Would fans fork over extra cash to play as a character that exists fundamentally as a now thirty year old joke between companies who have reached good standing?
They did for Mr. Hibiki’s most recent appearance as one of the final DLC characters in Street Fighter 5. He was clearly worse than the majority (though perhaps not all) of his roster mates, but people were still actively interested in playing Dan.
Noritaka Funamizu, Capcom Japan’s planner for Street Fighter Alpha, acknowledges Dan’s beginnings as a shot at SNK, but always saw him as more.
“That might have been the case for the person who designed the character and brought him to me. But I didn’t think of Dan as a mockery of SNK’s characters,” starts Funamizu. “I think the person who came up with Dan wanted to put in a character who wasn’t so strong, physically speaking,” he continues.
“The whole idea was you could use this character, and even though he wasn’t very strong, you could use him and win battles — I remember noticing that about the character… I thought it would feel satisfying for more skilled players to win fights with a weaker character like Dan,” finishes Funamizu to Polygon.
This “win with weighted training clothes” concept actually goes a long way in the world of fighting games. There’s a special place you enter when you use a character whom everyone knows is disadvantageous, where you have nothing to lose and everything to gain. On the other side of the coin, your opponent has everything to lose by falling to someone playing Dan, and gets almost nothing from winning since the expectation is already there.
Dan always has conspicuously worse versions of attacks than the likes of Ryu, Ken, or Akuma, but you’re a fool to count him out. He was enticing enough, even to the seasoned competitors of late stage SF5, for pro players to use Dan in tournaments.

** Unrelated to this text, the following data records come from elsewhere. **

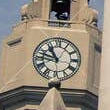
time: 10:47
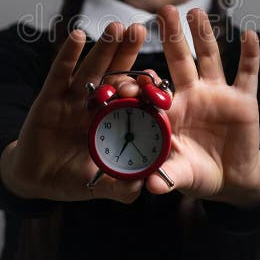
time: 7:00
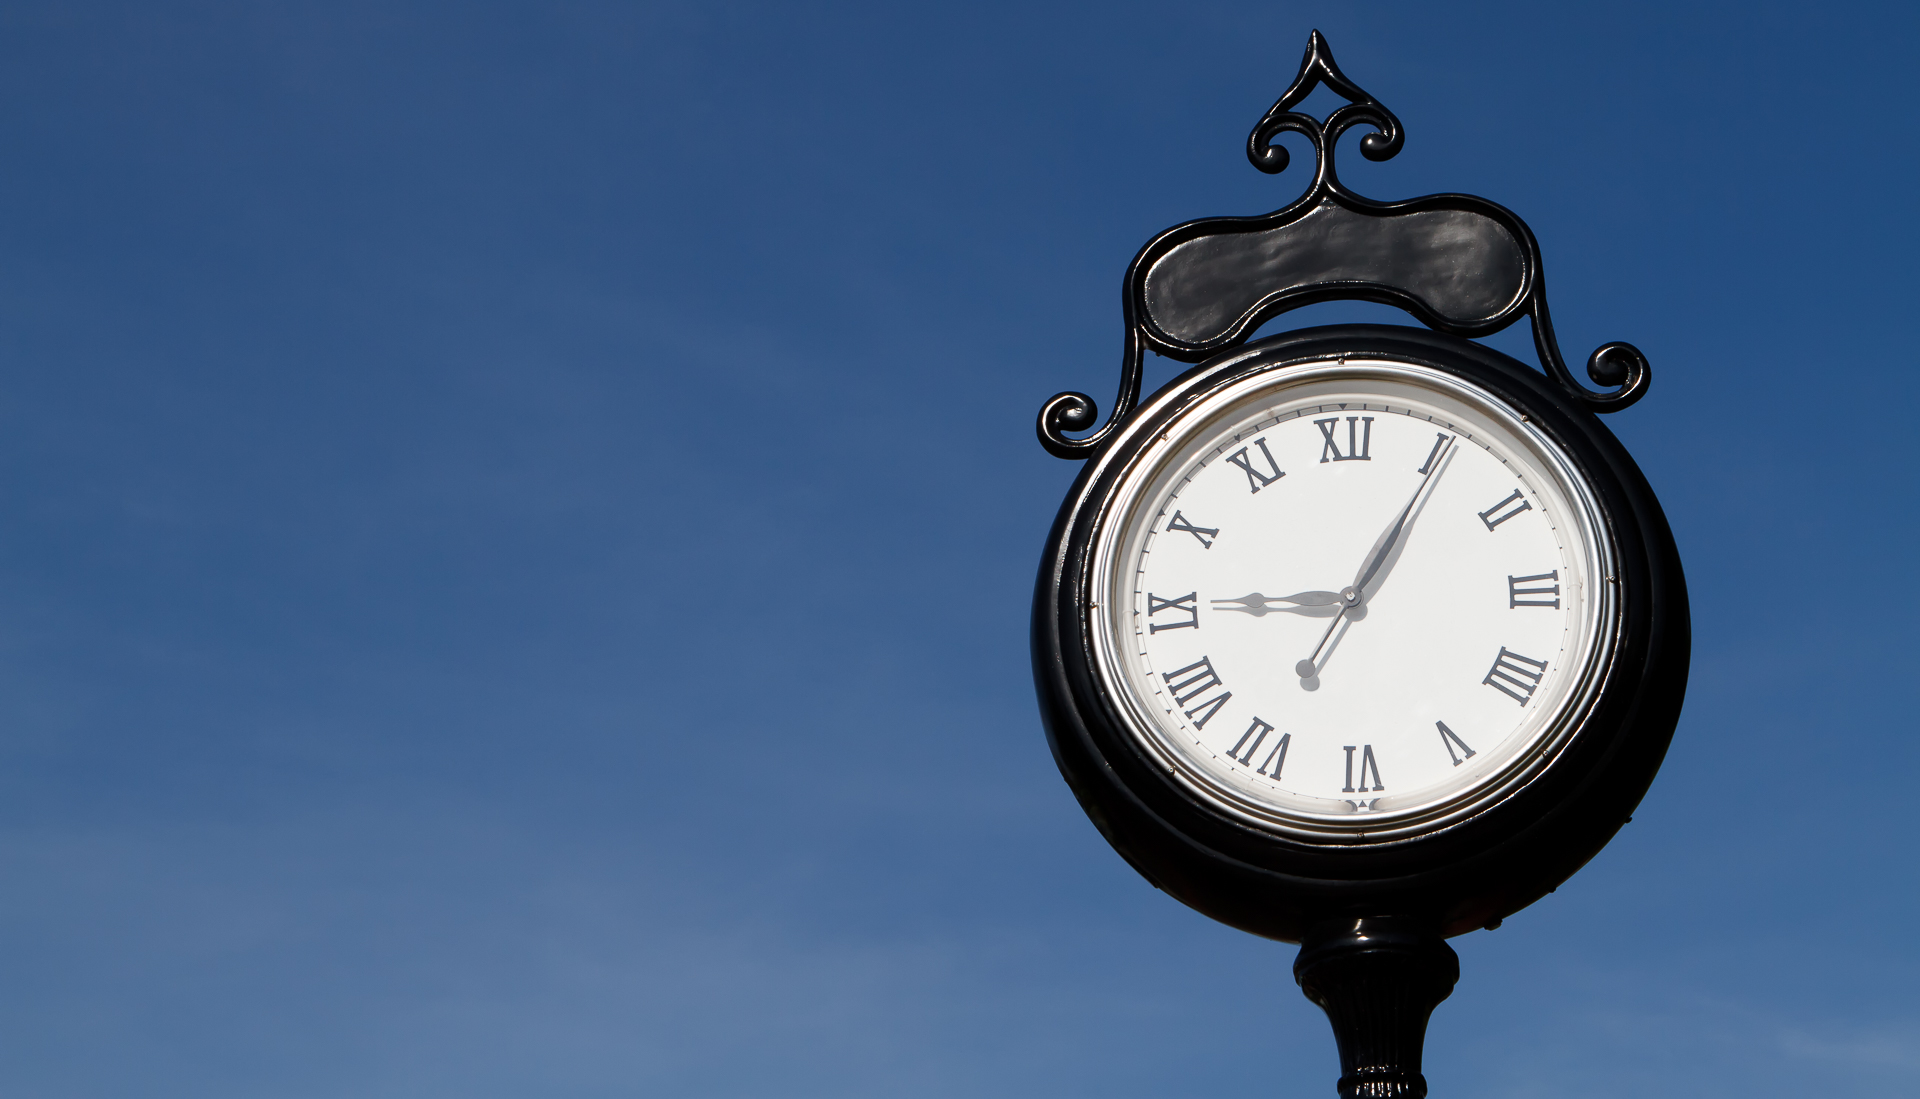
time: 9:05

By that same “weighted training clothes” token, Dan has been a powerful reason for audiences to tune in to Street Fighter. It’s not entirely unlike when a conspicuously unlikely challenger faces off with an established player, such as when 801Strider faced off with a child on stage at Evo 2015. Strider won the bout handily, (spoilers) but was actually booed from the stage by playful audience members who would have rather seen a dramatic underdog victory take place.
Playing Dan doesn’t immediately make you an 8 year old facing off against a seasoned pro, but it does place you in that same ballpark.
If developers successfully walk the line between designing the joke character to be obviously bad, but still viable given a little luck and extra creativity, they stand to make a character with enough depth to stick around for 3+ decades, which seems to imply more depth than a mere punchline.
The pressure is off (of you, at least) when you play with Dan, and just like the Fatalities of Mortal Kombat, winning with him adds a tinge of playful insult to injury. What happens if you spend all your resources performing a ridiculous taunt that leaves you open to attack, AND you wind up winning?
Dan is both a low stakes character for lower level players to use and simultaneously a handicap that masterful players can use to show off just how skilled they are. What he isn’t is the equivalent of a delicate vase with SNK’s picture crudely taped to it, and the fact that Capcom was able to create the former (especially amid what was likely an emotionally fueled feud with a legitimate competitor) is a laudable accomplishment, to say the least.